The first ever indigenous tourism forum for the province was held in Happy Valley-Goose Bay on Feb. 12 and 13. The forum was organized by the indigenous groups in the province and funded through the Indigenous Tourism Association of Canada (ITAC).
Jillian Larkham, director of Tourism Culture, Recreation & Tourism with the Nunatsiavut government and the ITAC board representative for Newfoundland and Labrador, said ITAC had some funding for each province and territory to either develop or further develop indigenous tourism in the province so she went to Nunacor to see they were interested in applying.
“They said yes so we brought together these groups from across the province for this first time ever to discuss how to move forward provincially with indigenous tourism,” she said.
Rich Lewis, operations manager for Nunacor, said they thought it was a great idea to bring all five indigenous groups in the province together to talk about where they are, how they can move forward as a collective and really advance tourism.
“Just bringing everybody together for these two days, even in the planning phase of this forum, was really good for us,” he said. “To sit down at a table, really for the first time, the five indigenous groups in the province to discuss tourism and where we’re at, we can work together and move forward.”
He said they know that the provinces with organizations and staff dedicated to indigenous tourism were much further along in indigenous tourism. Newfoundland and Labrador don’t have that right now so that’s one of the gaps they hope to close.
Larkham said while there are indigenous representatives on the different tourism boards in the province it really isn’t not enough to move indigenous tourism forward in the province. She said they really needed to come together and discuss how they can move forward as a collective group while still working with various government departments.
“The catalyst for us is the establishment of the Mealy Mountain National Park,” Lewis said. “Eventually we’re going to get to a point where Nunatukavut, Nunatsiavut and the Innu Nation are going to offer three very unique, distinct cultural experiences related to the Mealy Mountain National Park and to Labrador. That way visitors coming to the national park and to Labrador will get to experience the three unique cultural experiences. I think that’s the ultimate goal here in Labrador, and on a broader view, the whole province.”
He said they hope they can take the lead in Labrador on tourism for the new national park, much like the groups on the island work with the parks to advance tourism.
Keith Henry, president and CEO of ITAC, was also in attendance at the conference and said in the last two years they estimate about 70 million people were looking for an indigenous tourism experience.
“We don’t have enough places market-ready that we can actually send them to,” he told the Labradorian. “Our interest is to help move the industry along, but really the demand has never been higher.”
He said tourism is very much on the rise across Canada but indigenous tourism is growing for a couple of reasons.
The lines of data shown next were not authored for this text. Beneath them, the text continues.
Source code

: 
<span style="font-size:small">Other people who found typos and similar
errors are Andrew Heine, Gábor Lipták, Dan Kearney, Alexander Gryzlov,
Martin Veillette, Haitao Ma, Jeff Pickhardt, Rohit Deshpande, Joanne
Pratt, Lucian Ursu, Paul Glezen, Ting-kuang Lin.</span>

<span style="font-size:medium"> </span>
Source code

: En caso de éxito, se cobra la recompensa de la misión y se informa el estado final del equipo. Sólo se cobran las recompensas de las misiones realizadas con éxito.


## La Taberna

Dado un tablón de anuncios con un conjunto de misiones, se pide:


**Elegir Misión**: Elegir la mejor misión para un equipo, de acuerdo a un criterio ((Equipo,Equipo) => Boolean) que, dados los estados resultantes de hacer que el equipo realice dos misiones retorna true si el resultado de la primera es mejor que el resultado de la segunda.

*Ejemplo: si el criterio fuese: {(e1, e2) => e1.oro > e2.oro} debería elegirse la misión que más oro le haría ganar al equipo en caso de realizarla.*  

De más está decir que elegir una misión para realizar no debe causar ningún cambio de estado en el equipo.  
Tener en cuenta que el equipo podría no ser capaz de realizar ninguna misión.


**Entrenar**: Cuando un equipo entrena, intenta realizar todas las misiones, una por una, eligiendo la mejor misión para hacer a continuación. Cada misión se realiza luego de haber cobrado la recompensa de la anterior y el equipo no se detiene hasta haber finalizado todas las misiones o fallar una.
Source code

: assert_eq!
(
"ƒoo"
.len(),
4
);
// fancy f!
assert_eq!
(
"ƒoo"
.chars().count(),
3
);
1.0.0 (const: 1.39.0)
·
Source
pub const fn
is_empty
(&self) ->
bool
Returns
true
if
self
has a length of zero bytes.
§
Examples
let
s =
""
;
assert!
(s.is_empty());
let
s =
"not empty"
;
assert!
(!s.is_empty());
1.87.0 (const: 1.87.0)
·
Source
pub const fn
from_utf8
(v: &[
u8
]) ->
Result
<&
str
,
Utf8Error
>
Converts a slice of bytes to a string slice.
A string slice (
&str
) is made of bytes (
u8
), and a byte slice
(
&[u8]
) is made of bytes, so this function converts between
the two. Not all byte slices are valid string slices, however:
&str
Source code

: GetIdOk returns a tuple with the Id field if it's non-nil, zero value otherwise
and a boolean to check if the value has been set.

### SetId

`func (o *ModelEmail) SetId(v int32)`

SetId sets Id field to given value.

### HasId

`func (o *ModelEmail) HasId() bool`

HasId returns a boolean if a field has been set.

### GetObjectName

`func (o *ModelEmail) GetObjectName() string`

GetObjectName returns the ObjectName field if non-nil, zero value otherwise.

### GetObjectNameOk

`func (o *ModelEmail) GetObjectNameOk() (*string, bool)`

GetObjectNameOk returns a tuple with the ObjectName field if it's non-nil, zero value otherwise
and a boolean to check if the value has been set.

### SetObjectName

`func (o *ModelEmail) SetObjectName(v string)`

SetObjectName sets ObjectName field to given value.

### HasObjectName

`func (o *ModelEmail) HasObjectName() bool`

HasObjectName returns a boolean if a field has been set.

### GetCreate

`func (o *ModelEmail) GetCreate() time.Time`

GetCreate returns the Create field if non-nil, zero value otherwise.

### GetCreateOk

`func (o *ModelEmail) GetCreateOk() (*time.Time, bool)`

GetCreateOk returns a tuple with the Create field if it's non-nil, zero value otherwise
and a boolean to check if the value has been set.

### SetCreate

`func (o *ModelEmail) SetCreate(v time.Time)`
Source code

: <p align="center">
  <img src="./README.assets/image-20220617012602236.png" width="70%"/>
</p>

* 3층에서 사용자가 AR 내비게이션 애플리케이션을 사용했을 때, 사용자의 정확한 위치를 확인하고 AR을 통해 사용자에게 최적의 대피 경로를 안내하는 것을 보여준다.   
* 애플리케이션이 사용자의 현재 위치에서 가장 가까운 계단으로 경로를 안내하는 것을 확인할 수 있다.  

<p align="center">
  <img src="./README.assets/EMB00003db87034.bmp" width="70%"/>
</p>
Communities see this as a way of providing a platform for people to learn, he said.
“That’s around reconciliation, around education and awareness, cultural sustainability and revitalization for communities and entrepreneurs.”
The other main reason, he said, is that there’s an economic opportunity. The resource sectors, such as oil and gas, mining, the forestry and fishing, aren’t what they used to be for many communities so they’re looking for other areas for economic development and tourism is just another very logical path for communities and entrepreneurs.
An example Henry gave was in British Columbia, where tourists could go watch bears with a lot of non-indigenous operators.
“That’s not what people want now; they want to understand how it relates to the local indigenous culture,” Henry said. “What’s the story behind this? Is there a story behind this? We’re seeing a demand for that niche storytelling and understanding how it’s relevant to local indigenous culture. People want to know the story. There’s a real business advantage to that in the entire tourism industry.”
He said the growth in this type of tourism is both domestic and international, because people want to know the real history of Canada.
“Canada isn’t just 150 years old, although we’ve positioned it that way. The reality is indigenous people have been here for thousands of years and the world knows that. The world is getting educated on that and they want to understand. The days of mass tourism are waning, people are looking for unique experiences, they’re willing to spend more money, they want to learn, they want to have fun but also something they’ve never experienced before. In many ways indigenous tourism and indigenous culture provides that for all of Canada as a destination.”
Henry said from his perspective there are great indigenous leaders on the ground here but one of the purpose of this forum is also trying to get everyone else, industry partners like ACOA, Parks Canada, and others, on board. Lewis agreed, saying he thinks it really opened the eyes to a lot of tourism stakeholders
“They’ve been really impressed by the presentations and the progress and I think it’s going to be much easier for us now to go to them and request further capacity in indigenous tourism. I think that’s one of the big take away for me from this forum for sure.”